Von Dr. Michael Krause, 07.09.2023
Nantes Anne de Bretagne – © Eberhardt TRAVEL
Die letzte eigenständige Herrscherin der Bretagne war eine ungewöhnliche Frau. 1477 wurde Anne de Bretagne geboren und noch vor Vollendung ihres zwölften Lebensjahres starb Ihr Vater, Franz II. de Bretagne. So wurde das junge Mädchen als seine Alleinerbin das erste Mal Herzogin – aber als sie mit knapp 37 Jahren starb, war sie insgesamt dreimal Herzogin und zweimal Königin von insgesamt sechs Länd

Der Vater der 1477 in Nantes geborenen Anne, Herzog Franz II. der Bretagne, hatte Ende des 15. Jh. in einer von der Geschichtsschreibung als „verrückter Krieg“ bezeichneten Revolte gegen den französischen König eine Niederlage erlitten und dabei bis zu einem gewissen Grad die Unabhängigkeit seines Herzogtums Bretagne aufgeben müssen. Als er unerwartet 1488 starb, wurde in Ermangelung männlicher Nachkommen die damals noch elfjährige Anna von Bretagne bretonische Regentin unter Vormundschaft, aber sogleich von wichtigen europäischen Monarchen wie Maximilian I. von Habsburg und Karl VIII., König von Frankreich, als offizielle Herrscherin der Bretagne anerkannt. Schließlich war sie damit eine begehrte Heiratskandidatin, die ein für seine Ritterschaft bekanntes Land – das bis dahin von Frankreich, England und anderen europäischen Großmächten noch unabhängig war – mit in die Ehe bringen würde.
Die erste Ehe
Und Maximilian von Habsburg, den die Geschichtsschreibung gern den „letzten Ritter“ nennt, brachte  sogleich seine Interessen ins Spiel. Einige Jahre zuvor war seine Frau Maria von Burgund bei einem Jagdunfall gestorben, seine Rechte auf das dabei ererbte Burgund, Nachbarland des mächtigen Frankreichs, nicht unumstritten. Der 31-jährige Witwer Maximilian warb nach Verstreichen der Trauerzeit um die damals erst dreizehnjährige Waise Anna (ihre Mutter war bereits zwei Jahre vor ihrem Vater verstorben) und heirate sie kurzerhand 1490. Allerdings ließen die Staatsgeschäfte offenbar seine persönliche Anwesenheit bei der Hochzeit nicht zu. Doch es gab einen einfachen Ausweg: die damals mögliche Stellvertreter-Ehe „per procurationem“, die sogenannte „Handschuh-Ehe“.

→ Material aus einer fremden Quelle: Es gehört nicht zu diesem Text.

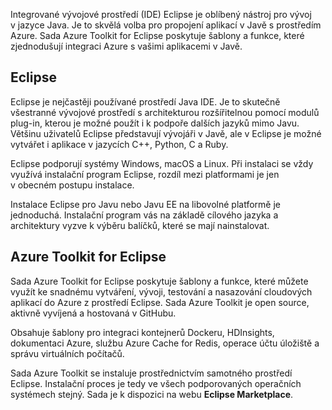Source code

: Integrované vývojové prostředí (IDE) Eclipse je oblíbený nástroj pro vývoj v jazyce Java. Je to skvělá volba pro propojení aplikací v Javě s prostředím Azure. Sada Azure Toolkit for Eclipse poskytuje šablony a funkce, které zjednodušují integraci Azure s vašimi aplikacemi v Javě.

## <a name="eclipse"></a>Eclipse

Eclipse je nejčastěji používané prostředí Java IDE. Je to skutečně všestranné vývojové prostředí s architekturou rozšířitelnou pomocí modulů plug-in, kterou je možné použít i k podpoře dalších jazyků mimo Javu. Většinu uživatelů Eclipse představují vývojáři v Javě, ale v Eclipse je možné vytvářet i aplikace v jazycích C++, Python, C a Ruby. 

Eclipse podporují systémy Windows, macOS a Linux. Při instalaci se vždy využívá instalační program Eclipse, rozdíl mezi platformami je jen v obecném postupu instalace.

Instalace Eclipse pro Javu nebo Javu EE na libovolné platformě je jednoduchá. Instalační program vás na základě cílového jazyka a architektury vyzve k výběru balíčků, které se mají nainstalovat.

## <a name="azure-toolkit-for-eclipse"></a>Azure Toolkit for Eclipse

Sada Azure Toolkit for Eclipse poskytuje šablony a funkce, které můžete využít ke snadnému vytváření, vývoji, testování a nasazování cloudových aplikací do Azure z prostředí Eclipse. Sada Azure Toolkit je open source, aktivně vyvíjená a hostovaná v GitHubu. 

Obsahuje šablony pro integraci kontejnerů Dockeru, HDInsights, dokumentaci Azure, službu Azure Cache for Redis, operace účtu úložiště a správu virtuálních počítačů.

Sada Azure Toolkit se instaluje prostřednictvím samotného prostředí Eclipse. Instalační proces je tedy ve všech podporovaných operačních systémech stejný. Sada je k dispozici na webu **Eclipse Marketplace**.
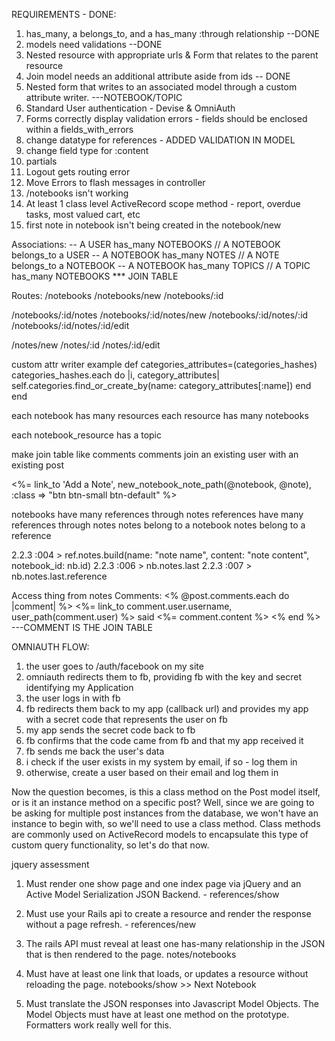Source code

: REQUIREMENTS - DONE:
1) has_many, a belongs_to, and a has_many :through relationship --DONE
2) models need validations --DONE
3) Nested resource with appropriate urls & Form that relates to the parent resource
4) Join model needs an additional attribute aside from ids -- DONE
5) Nested form that writes to an associated model through a custom attribute writer. ---NOTEBOOK/TOPIC
6) Standard User authentication - Devise & OmniAuth
7) Forms correctly display validation errors - fields should be enclosed within a fields_with_errors
8) change datatype for references - ADDED VALIDATION IN MODEL
9) change field type for :content
10) partials
11) Logout gets routing error
12) Move Errors to flash messages in controller
13) /notebooks isn't working
14) At least 1 class level ActiveRecord scope method - report, overdue tasks, most valued cart, etc
15) first note in notebook isn't being created in the notebook/new



Associations:
-- A USER has_many NOTEBOOKS // A NOTEBOOK belongs_to a USER
-- A NOTEBOOK has_many NOTES // A NOTE belongs_to a NOTEBOOK
-- A NOTEBOOK has_many TOPICS // A TOPIC has_many NOTEBOOKS *** JOIN TABLE


Routes:
/notebooks
/notebooks/new
/notebooks/:id

/notebooks/:id/notes
/notebooks/:id/notes/new
/notebooks/:id/notes/:id
/notebooks/:id/notes/:id/edit

/notes/new
/notes/:id
/notes/:id/edit



custom attr writer example
def categories_attributes=(categories_hashes)
  categories_hashes.each do |i, category_attributes|
    self.categories.find_or_create_by(name: category_attributes[:name])
  end
end


each notebook has many resources
each resource has many notebooks

each notebook_resource has a topic

make join table like comments
comments join an existing user with an existing post


<%= link_to 'Add a Note', new_notebook_note_path(@notebook, @note), :class => "btn btn-small btn-default" %>

notebooks have many references through notes
references have many references through notes
notes belong to a notebook
notes belong to a reference


2.2.3 :004 > ref.notes.build(name: "note name", content: "note content", notebook_id: nb.id)
2.2.3 :006 > nb.notes.last
2.2.3 :007 > nb.notes.last.reference


Access thing from notes
Comments:
  <% @post.comments.each do |comment| %>
    <%= link_to comment.user.username, user_path(comment.user) %> said
    <%= comment.content %>
  <% end %> ---COMMENT IS THE JOIN TABLE


OMNIAUTH FLOW:

1) the user goes to /auth/facebook on my site
2) omniauth redirects them to fb, providing fb with the key and secret identifying my Application
3) the user logs in with fb
4) fb redirects them back to my app (callback url) and provides my app with a secret code that represents the user on fb
5) my app sends the secret code back to fb
6) fb confirms that the code came from fb and that my app received it
7) fb sends me back the user's data
8) i check if the user exists in my system by email, if so - log them in
9) otherwise, create a user based on their email and log them in


Now the question becomes, is this a class method on the Post model itself, or is it an instance method on a specific post?
Well, since we are going to be asking for multiple post instances from the database, we won't have an instance to begin with, so we'll need to use a class method.
Class methods are commonly used on ActiveRecord models to encapsulate this type of custom query functionality, so let's do that now.


jquery assessment
1) Must render one show page and one index page via jQuery and an Active Model Serialization JSON Backend. - references/show

2) Must use your Rails api to create a resource and render the response without a page refresh. - references/new

3) The rails API must reveal at least one has-many relationship in the JSON that is then rendered to the page. notes/notebooks

4) Must have at least one link that loads, or updates a resource without reloading the page. notebooks/show >> Next Notebook

5) Must translate the JSON responses into Javascript Model Objects. The Model Objects must have at least one method on the prototype. Formatters work really well for this.
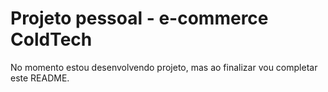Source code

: # Projeto pessoal - e-commerce ColdTech

No momento estou desenvolvendo projeto, mas ao finalizar vou completar este README.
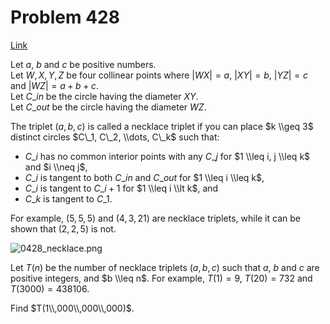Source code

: # Problem 428

[Link](https://projecteuler.net/problem=428)

Let $a$, $b$ and $c$ be positive numbers.  
Let $W, X, Y, Z$ be four collinear points where $|WX| = a$, $|XY| = b$, $|YZ| = c$ and $|WZ| = a + b + c$.  
Let $C\_{in}$ be the circle having the diameter $XY$.  
Let $C\_{out}$ be the circle having the diameter $WZ$.  

The triplet $(a, b, c)$ is called a necklace triplet if you can place $k \\geq 3$ distinct circles $C\_1, C\_2, \\dots, C\_k$ such that: 

*   $C\_i$ has no common interior points with any $C\_j$ for $1 \\leq i, j \\leq k$ and $i \\neq j$,
*   $C\_i$ is tangent to both $C\_{in}$ and $C\_{out}$ for $1 \\leq i \\leq k$,
*   $C\_i$ is tangent to $C\_{i+1}$ for $1 \\leq i \\lt k$, and
*   $C\_k$ is tangent to $C\_1$.

For example, $(5, 5, 5)$ and $(4, 3, 21)$ are necklace triplets, while it can be shown that $(2, 2, 5)$ is not. 

![0428_necklace.png](resources/images/0428_necklace.png?1678992053)

Let $T(n)$ be the number of necklace triplets $(a, b, c)$ such that $a$, $b$ and $c$ are positive integers, and $b \\leq n$. For example, $T(1) = 9$, $T(20) = 732$ and $T(3000) = 438106$. 

Find $T(1\\,000\\,000\\,000)$.
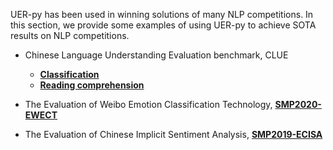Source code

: UER-py has been used in winning solutions of many NLP competitions. In this section, we provide some examples of using UER-py to achieve SOTA results on NLP competitions.

- Chinese Language Understanding Evaluation benchmark, CLUE
    + [__Classification__](https://github.com/dbiir/UER-py/wiki/CLUE-Classification)
    + [__Reading comprehension__]()

- The Evaluation of Weibo Emotion Classification Technology, [__SMP2020-EWECT__](https://github.com/dbiir/UER-py/wiki/SMP2020-EWECT)

- The Evaluation of Chinese Implicit Sentiment Analysis, [__SMP2019-ECISA__]()


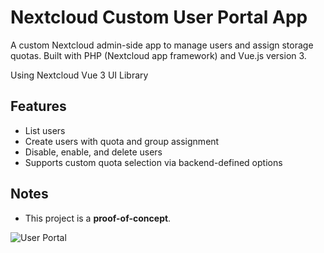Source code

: # Nextcloud Custom User Portal App


A custom Nextcloud admin-side app to manage users and assign storage quotas. 
Built with PHP (Nextcloud app framework) and Vue.js version 3.

Using Nextcloud Vue 3 UI Library


## Features

- List users
- Create users with quota and group assignment
- Disable, enable, and delete users
- Supports custom quota selection via backend-defined options


## Notes

- This project is a **proof-of-concept**.

![User Portal](https://bytepie.com/wp-content/uploads/2025/07/userportal.webp)
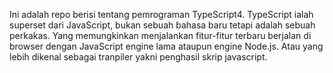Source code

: Ini adalah repo berisi tentang pemrograman TypeScript4. TypeScript ialah superset dari JavaScript, bukan sebuah bahasa baru tetapi adalah sebuah perkakas.
Yang memungkinkan menjalankan fitur-fitur terbaru berjalan di browser dengan JavaScript engine lama ataupun engine Node.js.
Atau yang lebih dikenal sebagai tranpiler yakni penghasil skrip javascript.
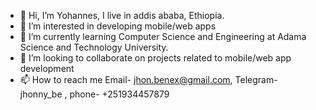 - 👋 Hi, I’m Yohannes, I live in addis ababa, Ethiopia.
- 👀 I’m interested in developing mobile/web apps
- 🌱 I’m currently learning Computer Science and Engineering at Adama Science and Technology University.
- 💞️ I’m looking to collaborate on projects related to mobile/web app development
- 📫 How to reach me Email- jhon.benex@gmail.com, Telegram- jhonny_be , phone- +251934457879

<!---
jo-ui/jo-ui is a ✨ special ✨ repository because its `README.md` (this file) appears on your GitHub profile.
You can click the Preview link to take a look at your changes.
--->
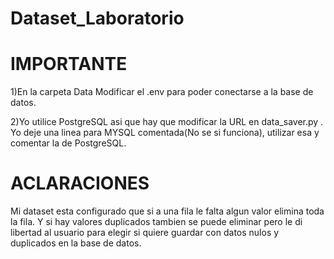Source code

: # Dataset_Laboratorio

# IMPORTANTE
1)En la carpeta Data Modificar el .env para poder conectarse a la base de datos.
 
2)Yo utilice PostgreSQL asi que hay que modificar la URL en data_saver.py    . Yo deje una linea para MYSQL comentada(No se si funciona), utilizar esa y comentar la de PostgreSQL.




# ACLARACIONES
Mi dataset esta configurado que si a una fila le falta algun valor elimina toda la fila. Y si hay valores duplicados tambien se puede eliminar pero le di libertad al usuario para elegir si quiere guardar con datos nulos y duplicados en la base de datos.

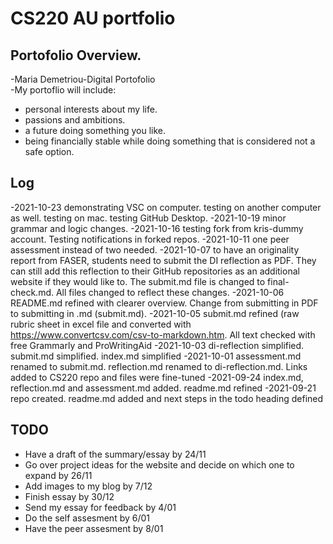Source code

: # CS220 AU portfolio
##  Portofolio Overview. 
-Maria Demetriou-Digital Portofolio  
-My portoflio will include: 

- personal interests  about my life. 
- passions and ambitions. 
- a future doing something you like. 
- being financially stable while doing something that is considered not a safe option. 

## Log
-2021-10-23 demonstrating VSC on computer. testing on another computer as well. testing on mac. testing GitHub Desktop.
-2021-10-19 minor grammar and logic changes.
-2021-10-16 testing fork from kris-dummy account. Testing notifications in forked repos.
-2021-10-11 one peer assessment instead of two needed.
-2021-10-07 to have an originality report from FASER, students need to submit the DI reflection as PDF. They can still add this reflection to their GitHub repositories as an additional website if they would like to. The submit.md file is changed to final-check.md. All files changed to reflect these changes.
-2021-10-06 README.md refined with clearer overview. Change from submitting in PDF to submitting in .md (submit.md).
-2021-10-05 submit.md refined (raw rubric sheet in excel file and converted with https://www.convertcsv.com/csv-to-markdown.htm. All text checked with free Grammarly and ProWritingAid
-2021-10-03 di-reflection simplified. submit.md simplified. index.md simplified
-2021-10-01 assessment.md renamed to submit.md. reflection.md renamed to di-reflection.md. Links added to CS220 repo and files were fine-tuned
-2021-09-24 index.md, reflection.md and assessment.md added. readme.md refined
-2021-09-21 repo created. readme.md added and next steps in the todo heading defined

## TODO
- Have a draft of the summary/essay by 24/11
- Go over project ideas for the website and decide on which one to expand by 26/11
- Add images to my blog by 7/12
- Finish essay by 30/12
- Send my essay for feedback by 4/01
- Do the self assesment by 6/01
- Have the peer assesment by 8/01
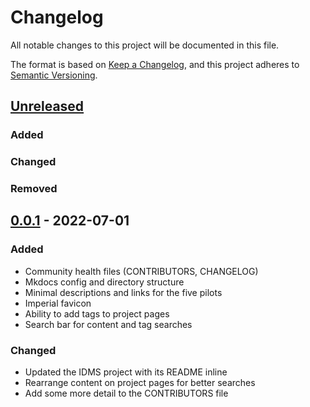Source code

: # Changelog
All notable changes to this project will be documented in this file.

The format is based on [Keep a Changelog](https://keepachangelog.com/en/1.0.0/),
and this project adheres to [Semantic Versioning](https://semver.org/spec/v2.0.0.html).

## [Unreleased]


### Added

  
### Changed


### Removed

## [0.0.1] - 2022-07-01
### Added
- Community health files (CONTRIBUTORS, CHANGELOG)
- Mkdocs config and directory structure
- Minimal descriptions and links for the five pilots
- Imperial favicon
- Ability to add tags to project pages
- Search bar for content and tag searches

### Changed
- Updated the IDMS project with its README inline
- Rearrange content on project pages for better searches
- Add some more detail to the CONTRIBUTORS file

[Unreleased]: https://github.com/ImperialCollegeLondon/ReCoDE-home/compare/v0.0.1...HEAD
[0.0.1]: https://github.com/ImperialCollegeLondon/ReCoDE-home/releases/tag/v0.0.1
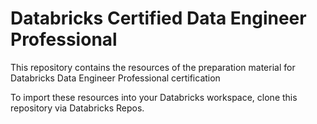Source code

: # Databricks Certified Data Engineer Professional

This repository contains the resources of the preparation material for Databricks Data Engineer Professional certification 


To import these resources into your Databricks workspace, clone this repository via Databricks Repos.

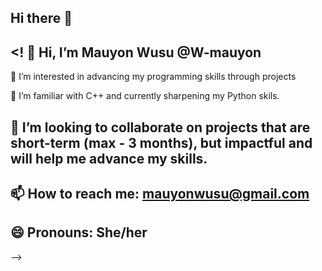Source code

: ## Hi there 👋
<!
👋 Hi, I’m Mauyon Wusu @W-mauyon
-
👀 I’m interested in advancing my programming skills through projects

🌱 I’m familiar with C++ and currently sharpening my Python skils.

💞️ I’m looking to collaborate on projects that are short-term (max - 3 months), but impactful and will help me advance my skills.
--
📫 How to reach me: mauyonwusu@gmail.com
--
😄 Pronouns: She/her
--
-->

Der Vorgang mag heute kurios erscheinen: Nach der in der Kathedrale von Rennes am 19.12.1490 erfolgten Eheschließung in Abwesenheit begab sich Anne de Bretagne vor dem Hofstaat ins Ehebett und stellvertretend für ihren abwesenden Gatten Maximilian I. von Habsburg stieg dessen Gefolgsmann und habsburgischer Gesandter am bretonischen Hof, Wolfgang Freiherr von Polheim, in voller Rüstung ins Hochzeitsbett und berührte dann vor aller Augen die Beine der frischvermählten Anne mit seinem von der Rüstung entblößten Knie. Damit war die Ehe rechtsgültig – aber de facto nicht vollzogen. Anne de Bretagne wurde jedoch auf diese Weise Gemahlin Maximilians I. und Erzherzogin von Österreich.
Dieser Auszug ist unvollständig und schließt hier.